Wednesday, April 19, 2006

What a difference a year makes

Tom Wolfe's I am Charlotte Simmons made quite a stir when it was released in late 2004. In the April Atlantic Mark Bowden takes another look at the book and the critical reaction. One quote jumped out when i read it this week-end:

Reviewers with children or students (or both) the same age as those in the novel reacted defensively. The stuck up for the modern student and the quality of thought at modern universities, and found Wolfe's take on campus life to be shallow, prudish, inaccurate, and unfair. "In the course of a very long 676 pages [Wolfe] serves up the revelation-yikes-that students crave sex and beer, love to party, wear casual clothes, and use four-letter words," wrote Michiko Kakutani, whose reviews in the New York Times are routinely parroted by critics throughout the land.
That journalistic sangfroid about college life is in short supply when it comes to the Duke lacrosse case.
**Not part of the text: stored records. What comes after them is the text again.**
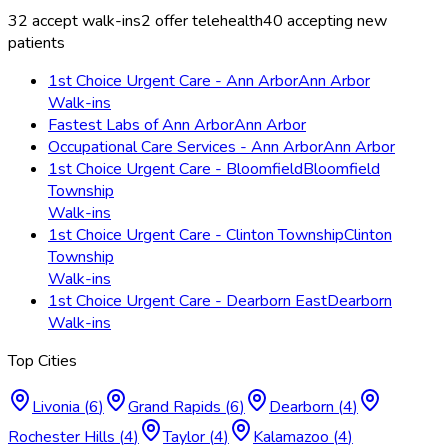
32
accept walk-ins
2
offer telehealth
40
accepting new
patients
1st Choice Urgent Care - Ann Arbor
Ann Arbor
Walk-ins
Fastest Labs of Ann Arbor
Ann Arbor
Occupational Care Services - Ann Arbor
Ann Arbor
1st Choice Urgent Care - Bloomfield
Bloomfield
Township
Walk-ins
1st Choice Urgent Care - Clinton Township
Clinton
Township
Walk-ins
1st Choice Urgent Care - Dearborn East
Dearborn
Walk-ins
Top Cities
Livonia
(
6
)
Grand Rapids
(
6
)
Dearborn
(
4
)
Rochester Hills
(
4
)
Taylor
(
4
)
Kalamazoo
(
4
)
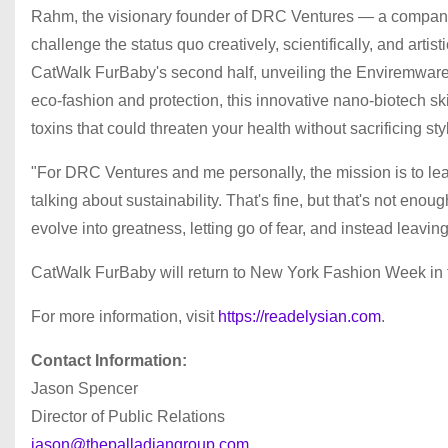
Rahm, the visionary founder of DRC Ventures — a company 
challenge the status quo creatively, scientifically, and art
CatWalk FurBaby's second half, unveiling the Enviremware l
eco-fashion and protection, this innovative nano-biotech sk
toxins that could threaten your health without sacrificing sty
"For DRC Ventures and me personally, the mission is to lea
talking about sustainability. That's fine, but that's not enou
evolve into greatness, letting go of fear, and instead leavin
CatWalk FurBaby will return to New York Fashion Week in f
For more information, visit
https://readelysian.com
.
Contact Information:
Jason Spencer
Director of Public Relations
jason@thepalladiangroup.com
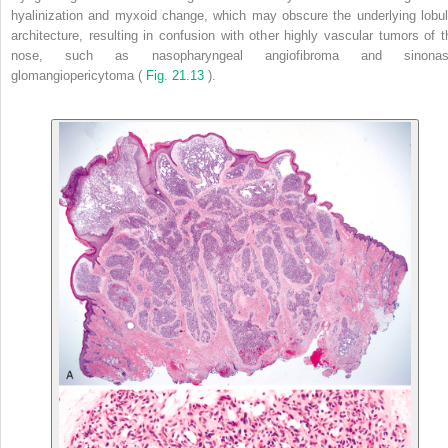
hyalinization and myxoid change, which may obscure the underlying lobul
architecture, resulting in confusion with other highly vascular tumors of t
nose, such as nasopharyngeal angiofibroma and sinonas
glomangiopericytoma (
Fig. 21.13
).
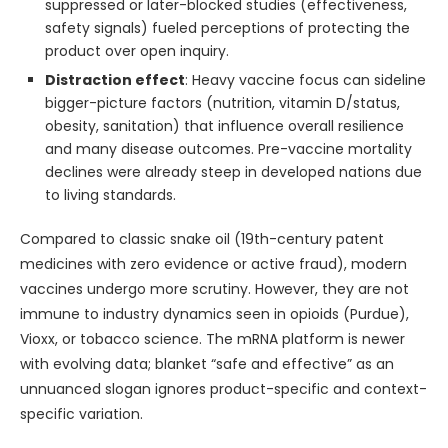
suppressed or later-blocked studies (effectiveness,
safety signals) fueled perceptions of protecting the
product over open inquiry.
Distraction effect
: Heavy vaccine focus can sideline
bigger-picture factors (nutrition, vitamin D/status,
obesity, sanitation) that influence overall resilience
and many disease outcomes. Pre-vaccine mortality
declines were already steep in developed nations due
to living standards.
Compared to classic snake oil (19th-century patent
medicines with zero evidence or active fraud), modern
vaccines undergo more scrutiny. However, they are not
immune to industry dynamics seen in opioids (Purdue),
Vioxx, or tobacco science. The mRNA platform is newer
with evolving data; blanket “safe and effective” as an
unnuanced slogan ignores product-specific and context-
specific variation.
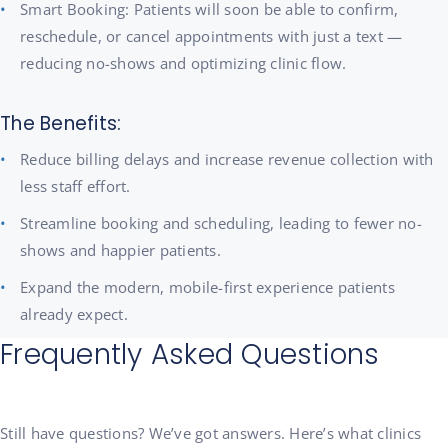
Smart Booking: Patients will soon be able to confirm,
reschedule, or cancel appointments with just a text —
reducing no-shows and optimizing clinic flow.
The Benefits:
Reduce billing delays and increase revenue collection with
less staff effort.
Streamline booking and scheduling, leading to fewer no-
shows and happier patients.
Expand the modern, mobile-first experience patients
already expect.
Frequently Asked Questions
Still have questions? We’ve got answers. Here’s what clinics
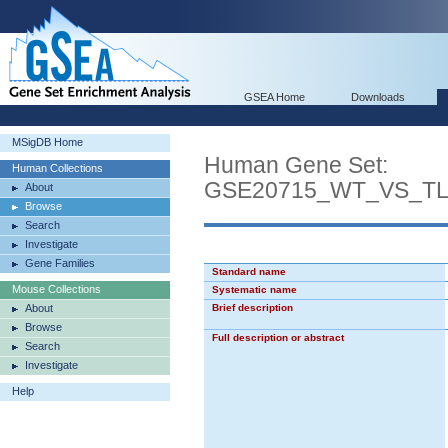
GSEA Home
Downloads
MSigDB Home
Human Gene Set:
Human Collections
GSE20715_WT_VS_T
About
Browse
Search
Investigate
Gene Families
Standard name
Mouse Collections
Systematic name
About
Brief description
Browse
Full description or abstract
Search
Investigate
Help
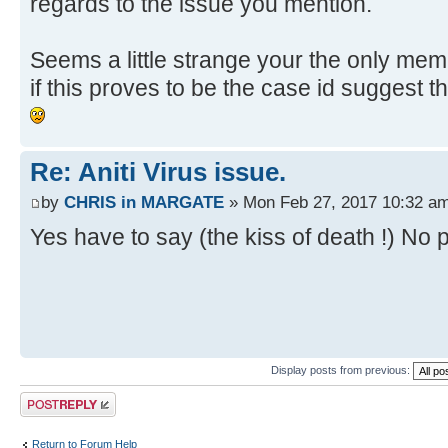
regards to the issue you mention.
Seems a little strange your the only memb
if this proves to be the case id suggest 
Re: Aniti Virus issue.
by
CHRIS in MARGATE
» Mon Feb 27, 2017 10:32 a
Yes have to say (the kiss of death !) No p
Display posts from previous:
Post a reply
Return to Forum Help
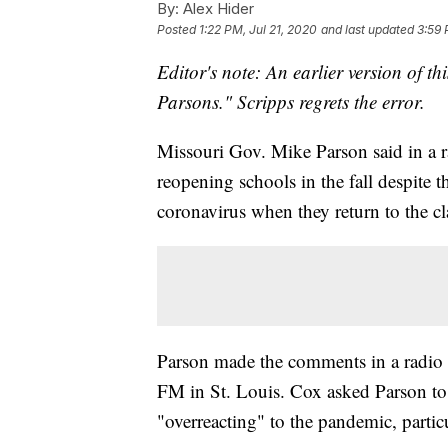
By:
Alex Hider
Posted
1:22 PM, Jul 21, 2020
and last updated
3:59 
Editor's note: An earlier version of th
Parsons." Scripps regrets the error.
Missouri Gov. Mike Parson said in a ra
reopening schools in the fall despite t
coronavirus when they return to the c
Parson made the comments in a radio 
FM in St. Louis. Cox asked Parson to r
"overreacting" to the pandemic, partic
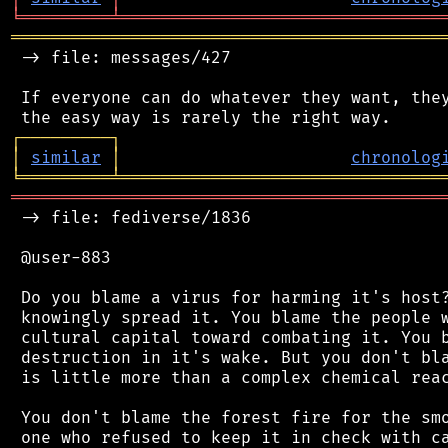
╘
═════════
╧
════════════════════════════════
═══════════════════════════════════════════
 -> file: messages/427

 If everyone can do whatever they want, they
┌
─
─
─
─
─
─
─
─
─
┐
│
similar
│
chronolog
╘
═════════
╧
════════════════════════════════
═══════════════════════════════════════════
 -> file: fediverse/1836

 @user-883

 Do you blame a virus for harming it's host?
 knowingly spread it. You blame the people w
 cultural capital toward combating it. You b
 destruction in it's wake. But you don't bla
 is little more than a complex chemical reac
 You don't blame the forest fire for the smo
 one who refused to keep it in check with ca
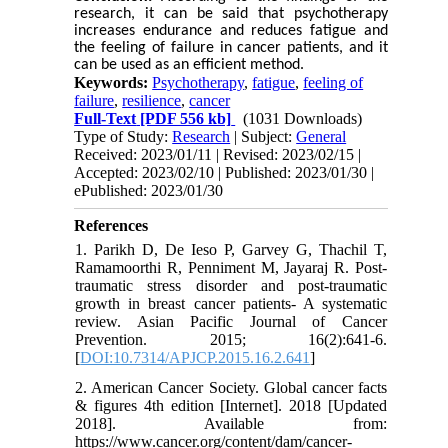
research, it can be said that psychotherapy
increases endurance and reduces fatigue and
the feeling of failure in cancer patients, and it
can be used as an efficient method.
Keywords:
Psychotherapy
,
fatigue
,
feeling of
failure
,
resilience
,
cancer
Full-Text
[PDF 556 kb]
(1031 Downloads)
Type of Study:
Research
| Subject:
General
Received: 2023/01/11 | Revised: 2023/02/15 |
Accepted: 2023/02/10 | Published: 2023/01/30 |
ePublished: 2023/01/30
References
1. Parikh D, De Ieso P, Garvey G, Thachil T,
Ramamoorthi R, Penniment M, Jayaraj R. Post-
traumatic stress disorder and post-traumatic
growth in breast cancer patients- A systematic
review. Asian Pacific Journal of Cancer
Prevention. 2015; 16(2):641-6.
[
DOI:10.7314/APJCP.2015.16.2.641
]
2. American Cancer Society. Global cancer facts
& figures 4th edition [Internet]. 2018 [Updated
2018]. Available from:
https://www.cancer.org/content/dam/cancer-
Now, beer and parties and strippers count as evidence that the Duke players were racist gang-rapists in training. What was no big deal last year is an outrage-OUTRAGE-today. The players had parties- fire the coach, disband the team, send some of drunken louts straight to jail.

Many have noted that Wolfe's novels have a way of anticipating the headlines. Bonfire of the Vanities seemed like prophesy after Tawana Brawley: so much so that it is hard to remember that Wolfe wrote it before and not after Al Sharpton's coming out party. At Duke we find echoes of all three Wolfe novels- a point noted by many bloggers.

(But few journalists… otherwise they would be camping out on his doorstep trying to get an interview.)

I still prefer his journalism. This quote from Hooking Up might also explain part of what is going on at Duke:

From the outset the eminence of this new creature, the intellectual, who was to play such a tremendous role in the history of the twentieth century, was inseperable from his necessary indignation. It was his indignation that elevated him to a plateau of moral superiority. Once up there, he was in a position to look down on the rest of humanity. And it did not cost him any effort, intellectual or otherwise. As Marshall McLuhan would put it years later: 'Moral indignation is a technique used to endow the idiot with dignity.'
On most campuses there is a permanent population of intellectuals-in-training. They search for opportunities to be outraged. When the news of the allegations broke, they seized on the issue. It was tailor-made for their purposes. They could be outraged at all the right targets. They could PROTEST.

They did not need facts; they could bang pots and pans. Due process? That was for Mumia. These were white jocks! They used up their due process just by walking around campus with their patriarchal attitudes and white skin privilege.

The protests drew the cameras. The cameras were an invitation to more protests. A perpetual motion machine fueled by restless indignation, arrogant ignorance, and lazy journalists. The perfect media storm.

The author of "Ambush at Fort Bragg" has to be loving this.